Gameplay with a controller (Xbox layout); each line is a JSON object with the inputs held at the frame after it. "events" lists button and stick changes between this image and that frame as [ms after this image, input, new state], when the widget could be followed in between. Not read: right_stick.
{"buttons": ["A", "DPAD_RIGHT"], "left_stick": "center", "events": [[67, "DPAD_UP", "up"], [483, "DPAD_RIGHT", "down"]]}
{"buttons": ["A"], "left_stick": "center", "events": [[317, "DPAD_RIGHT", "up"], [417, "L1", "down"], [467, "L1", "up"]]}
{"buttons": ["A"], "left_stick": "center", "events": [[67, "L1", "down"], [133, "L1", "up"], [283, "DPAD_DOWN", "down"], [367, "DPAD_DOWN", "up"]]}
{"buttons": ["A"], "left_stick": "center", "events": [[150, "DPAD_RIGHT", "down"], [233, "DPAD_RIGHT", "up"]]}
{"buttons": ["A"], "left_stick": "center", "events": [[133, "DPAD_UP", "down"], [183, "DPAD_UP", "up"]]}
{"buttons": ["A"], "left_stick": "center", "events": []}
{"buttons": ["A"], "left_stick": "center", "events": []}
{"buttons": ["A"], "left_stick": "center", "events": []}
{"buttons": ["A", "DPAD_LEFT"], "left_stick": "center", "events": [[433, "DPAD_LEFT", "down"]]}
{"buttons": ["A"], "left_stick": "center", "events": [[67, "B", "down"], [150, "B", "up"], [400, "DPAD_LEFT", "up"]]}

------------------------------------------------

INSTRUCTIONS TO FOLLOW: Transcribe the full listing. Change nothing.

RESULT OF THIS EXERCISE:
Gameplay with a controller (Xbox layout); each line is a JSON object with the inputs held at the frame after it. "events" lists button and stick changes between this image and that frame as [ms after this image, input, new state], when the widget could be followed in between. Not read: right_stick.
{"buttons": ["A", "DPAD_RIGHT"], "left_stick": "center", "events": [[67, "DPAD_UP", "up"], [483, "DPAD_RIGHT", "down"]]}
{"buttons": ["A"], "left_stick": "center", "events": [[317, "DPAD_RIGHT", "up"], [417, "L1", "down"], [467, "L1", "up"]]}
{"buttons": ["A"], "left_stick": "center", "events": [[67, "L1", "down"], [133, "L1", "up"], [283, "DPAD_DOWN", "down"], [367, "DPAD_DOWN", "up"]]}
{"buttons": ["A"], "left_stick": "center", "events": [[150, "DPAD_RIGHT", "down"], [233, "DPAD_RIGHT", "up"]]}
{"buttons": ["A"], "left_stick": "center", "events": [[133, "DPAD_UP", "down"], [183, "DPAD_UP", "up"]]}
{"buttons": ["A"], "left_stick": "center", "events": []}
{"buttons": ["A"], "left_stick": "center", "events": []}
{"buttons": ["A"], "left_stick": "center", "events": []}
{"buttons": ["A", "DPAD_LEFT"], "left_stick": "center", "events": [[433, "DPAD_LEFT", "down"]]}
{"buttons": ["A"], "left_stick": "center", "events": [[67, "B", "down"], [150, "B", "up"], [400, "DPAD_LEFT", "up"]]}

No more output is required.